Nicotine promotes atherosclerosis development in apolipoprotein E-deficient mice through α1-nAChR.

α1 Nicotinic acetylcholine receptor (α1nAChR) is an important nicotine receptor that is widely distributed in vascular smooth muscle cells, macrophages, and endothelial cells. However, the role of α1nAChR in nicotine-mediated atherosclerosis remains unclear. The administration of nicotine for 12 weeks increased the area of the atherosclerotic lesion, the number of macrophages infiltrating the plaques, and the circulating levels of inflammatory cytokines, such as interleukin-6 and tumor necrosis factor-α, in apolipoprotein E-deficient (ApoE-/- ) mice fed a high-fat diet. Nicotine also increased α1nAChR, calpain-1, matrix metalloproteinase-2 (MMP-2), and MMP-9 expression in the aortic tissue. Silencing of α1nAChR with an adenoassociated virus decreased the atherosclerotic size, lesion macrophage content, and circulating levels of inflammatory cytokines and suppressed α1nAChR, calpain-1, MMP-2, and MMP-9 expression in the nicotine group. In vitro, nicotine-induced α1nAChR, calpain-1, MMP-2, and MMP-9 expression in mouse vascular smooth muscle cells (MOVAS) and macrophages (RAW264.7), and enhanced the migration and proliferation of these cells. The silencing of α1nAChR inhibited these effects of nicotine MOVAS and RAW264.7 cells. Thus, we concluded that nicotine promoted the development of atherosclerosis partially by inducing the migration and proliferation of vascular smooth muscle cells and macrophages and inducing an inflammatory reaction. The effect of nicotine on atherogenesis may be mediated by α1nAChR-induced activation of the calpain-1/MMP-2/MMP-9 signaling pathway.

Stimulation of Alpha7 Nicotinic Acetylcholine Receptor Attenuates Nicotine-Induced Upregulation of MMP, MCP-1, and RANTES through Modulating ERK1/2/AP-1 Signaling Pathway in RAW264.7 and MOVAS Cells.

Vagus nerve stimulation through alpha7 nicotine acetylcholine receptors (α7-nAChR) signaling had been demonstrated attenuation of inflammation.
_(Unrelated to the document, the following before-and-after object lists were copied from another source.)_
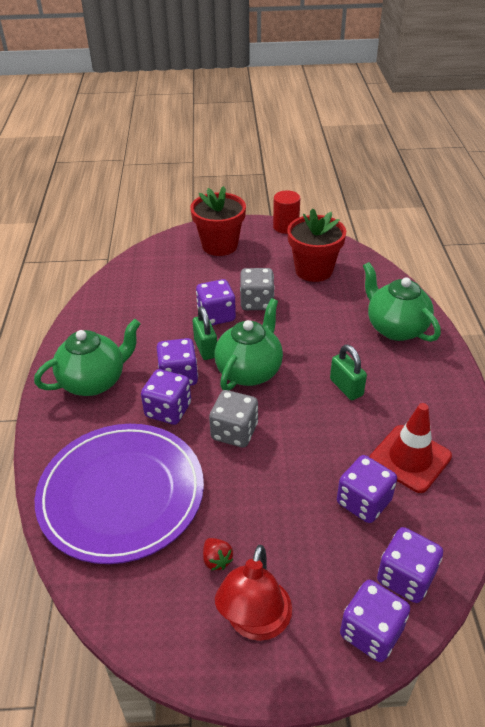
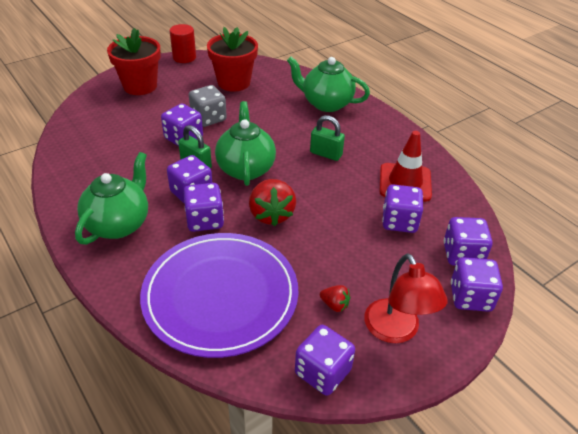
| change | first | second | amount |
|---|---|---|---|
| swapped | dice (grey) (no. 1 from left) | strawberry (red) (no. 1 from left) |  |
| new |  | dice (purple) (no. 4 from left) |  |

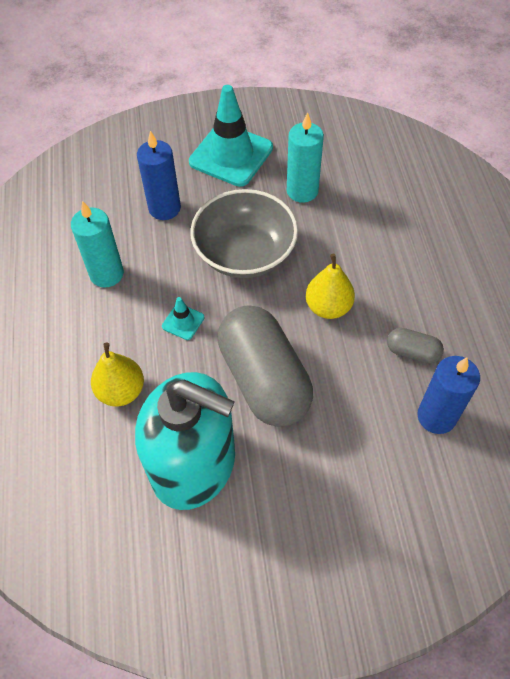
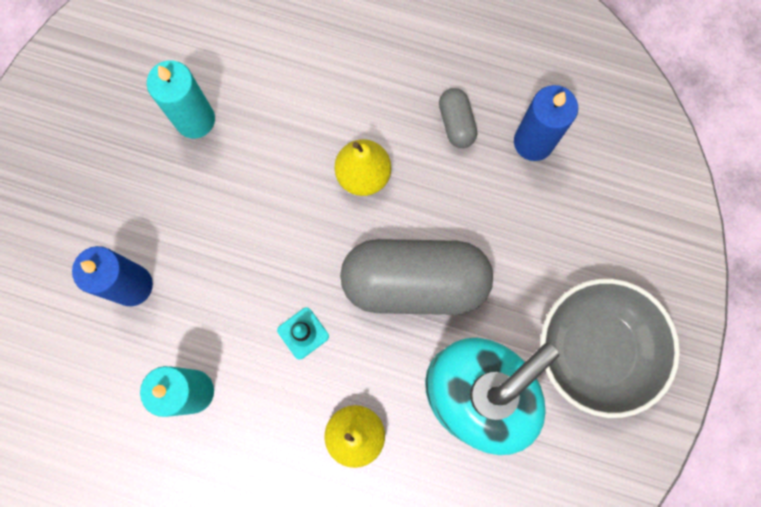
| change | first | second | amount |
|---|---|---|---|
| gone | traffic cone (turquoise) (no. 2 from left) |  |  |
| shifted | bowl (grey) |  |  |
| rotated | capsule (grey) (no. 2 from left) |  | 60 degrees counterclockwise |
This study aimed to determine whether PNU-282987, a selective α7-nAChR agonist, affected activities of matrix metalloproteinase (MMP) and inflammatory cytokines in nicotine-treatment RAW264.7 and MOVAS cells and to assess the underlying molecular mechanisms. RAW264.7 and MOVAS cells were treated with nicotine at different concentrations (0, 1, 10, and 100 ng/ml) for 0-120 min. Nicotine markedly stimulated the phosphorylation of extracellular signal-regulated kinase1/2 (ERK1/2) and c-Jun in RAW264.7 cells. Pretreatment with U0126 significantly suppressed phosphorylation of ERK1/2 and further attenuated nicotine-induced activation of c-Jun and upregulation of MMP-2, MMP-9, monocyte chemotactic protein- (MCP-) 1, and regulated upon activation normal T cell expressed and secreted (RANTES). Similarly, nicotine treatment also increased phosphorylation of c-Jun and expressions of MMP-2, MMP-9, MCP-1, and RANTES in MOVAS cells. When cells were pretreated with PNU-282987, nicotine-induced activations of ERK1/2 and c-Jun in RAW264.7 cells and c-Jun in MOVAS cells were effectively inhibited. Furthermore, nicotine-induced secretions of MMP-2, MMP-9, MCP-1, and RANTES were remarkably downregulated. Treatment with α7-nAChR agonist inhibits nicotine-induced upregulation of MMP and inflammatory cytokines through modulating ERK1/2/AP-1 signaling in RAW264.7 cells and AP-1 in MOVAS cells, providing a new therapeutic for abdominal aortic aneurysm.